Face à la montée de ces mécontentements, le gouvernement multiplie les annonces censées endiguer catégoriellement la contestation. Aux retraités, le ministre des Comptes publics, Gérald Darmanin, a annoncé, le 18 septembre, « une augmentation de 100 euros par mois d’ici à la fin du quinquennat » du minimum vieillesse, « avec une augmentation extrêmement forte les deux prochaines années ». Quelques heures plus tard, le même Gérald Darmanin tentait de rassurer les fonctionnaires : « Dans le budget 2018, il n’y aura que 1 600 suppressions de postes dans la fonction publique d’État, alors que l’objectif fixé par le président de la République est de l’ordre de 120 000 sur le quinquennat pour l’ensemble des fonctions publiques », annonce-t-il dans un entretien au Monde. Avant de leur faire miroiter « une augmentation de leur rémunération proche de 4 % », conformément à l’accord sur la revalorisation des rémunérations et carrières décidé par le gouvernement précédent mais… « pas totalement financé ». Et d’un coût de « 4 milliards, à trouver d’ici à 2020 ».

En mode déminage également, Gérard Collomb, le ministre de l’Intérieur, a annoncé dimanche, au lendemain d’une journée d’action de « policiers en colère » très faiblement suivie, un « effort considérable » de l’État en faveur de son ministère, qui verra son budget augmenter de 6,8 % en 2018 avec notamment 138 millions d’euros supplémentaires et 1 400 postes pour la police nationale, et une « enveloppe déconcentrée » de 45 millions d’euros pour la rénovation des commissariats.

Pas sûr que ces rétropédalages suffisent à enrayer une contestation de plus en plus multiforme que « la marche contre le coup d’État social » organisée par la France insoumise, samedi 23 septembre, vise à globaliser. En multipliant les annonces sur les réformes qu’il entend engager sans délai et les économies budgétaires qu’il projette, Emmanuel Macron pensait sans doute assommer les opposants à sa politique. Il n’a fait qu’ouvrir de nouveaux fronts. En recourant sciemment à des provocations contre « les Français [qui] détestent les réformes », « les fainéants » et « les cyniques », le chef de l’État n’a fait que renforcer la détermination des contestataires et pousser les feux d’un affrontement politique avec eux.

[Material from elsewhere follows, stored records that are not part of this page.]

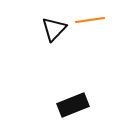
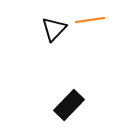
black rectangle: moved 4 px left; rotated 24 degrees counterclockwise
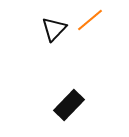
orange line: rotated 32 degrees counterclockwise
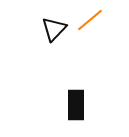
black rectangle: moved 7 px right; rotated 44 degrees counterclockwise
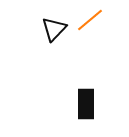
black rectangle: moved 10 px right, 1 px up
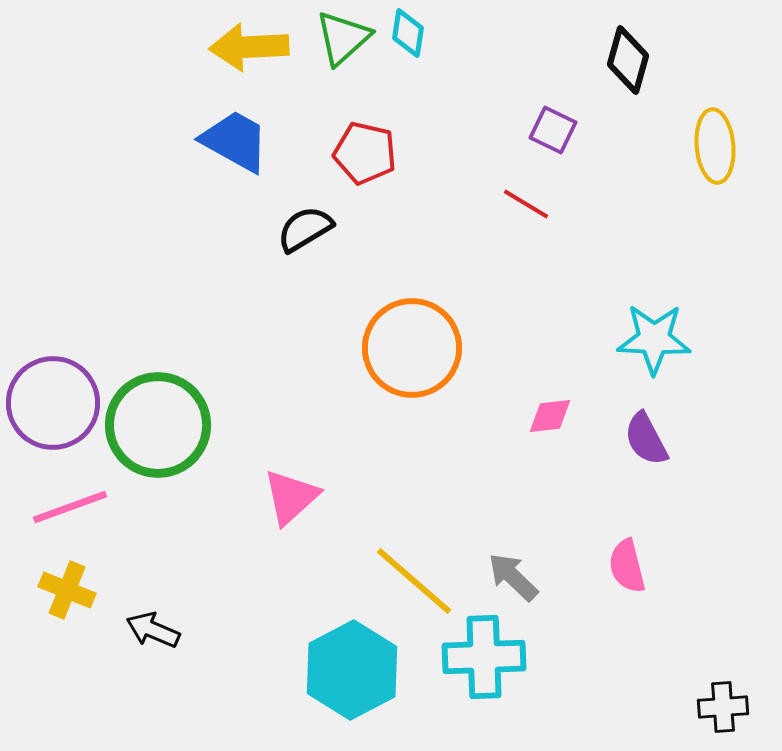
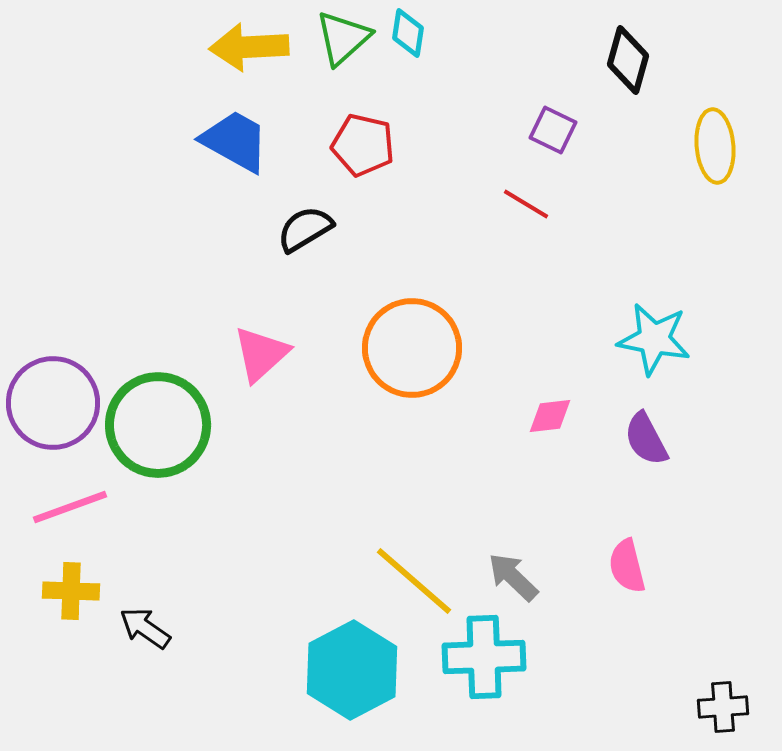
red pentagon: moved 2 px left, 8 px up
cyan star: rotated 8 degrees clockwise
pink triangle: moved 30 px left, 143 px up
yellow cross: moved 4 px right, 1 px down; rotated 20 degrees counterclockwise
black arrow: moved 8 px left, 2 px up; rotated 12 degrees clockwise
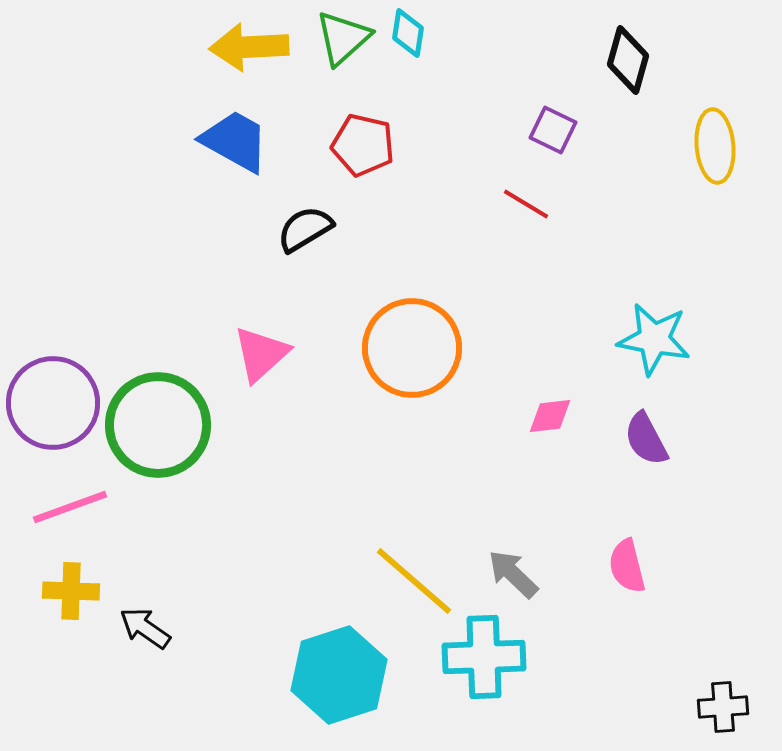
gray arrow: moved 3 px up
cyan hexagon: moved 13 px left, 5 px down; rotated 10 degrees clockwise
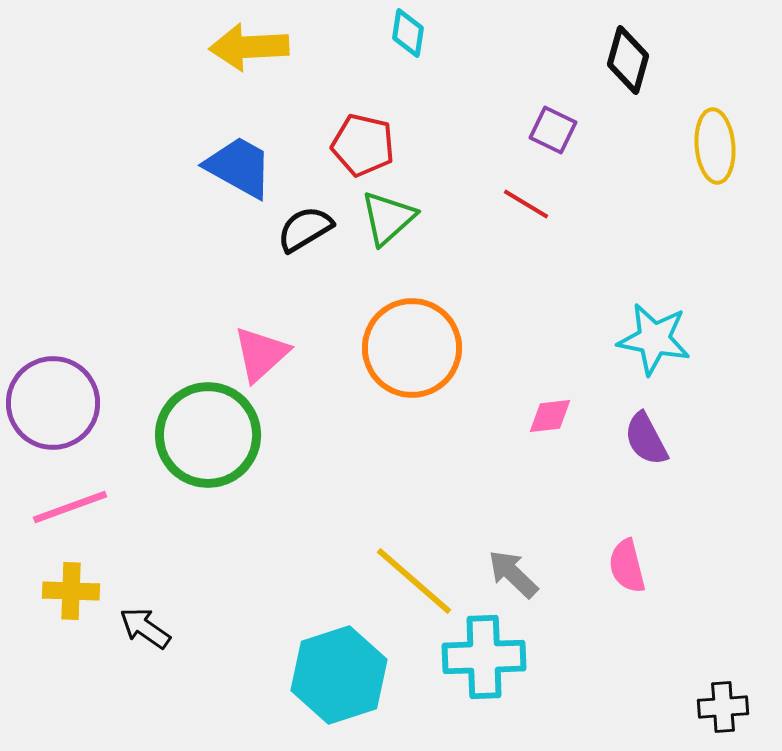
green triangle: moved 45 px right, 180 px down
blue trapezoid: moved 4 px right, 26 px down
green circle: moved 50 px right, 10 px down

Un clip de la France insoumise diffusé sur les réseaux sociaux pour appeler à sa « marche » met en scène des motivations diverses. Une étudiante viendra à la Bastille parce qu’elle est « contre la baisse des APL », un quinquagénaire parce qu’il est « contre l’augmentation de la CSG qui va toucher plus de la moitié des retraités », une jeune femme affirme vouloir « un monde propre et non des mesures libérales telles que le Ceta, qui est un coup d’État environnemental », une autre refuse « que l’on supprime les contrats aidés et que l’on mette des dizaines de milliers de gens à la rue », un jeune actif affirme que « nous devons ensemble nous libérer du libéralisme ». Comme en écho à Jean-Luc Mélenchon, qui expliquait dans un long entretien à Marianne que « tous les cycles néolibéraux ont commencé par un bras de fer fondateur ». Emmanuel Macron a choisi de le porter sur le code du travail. Le contraindre à reculer est impératif.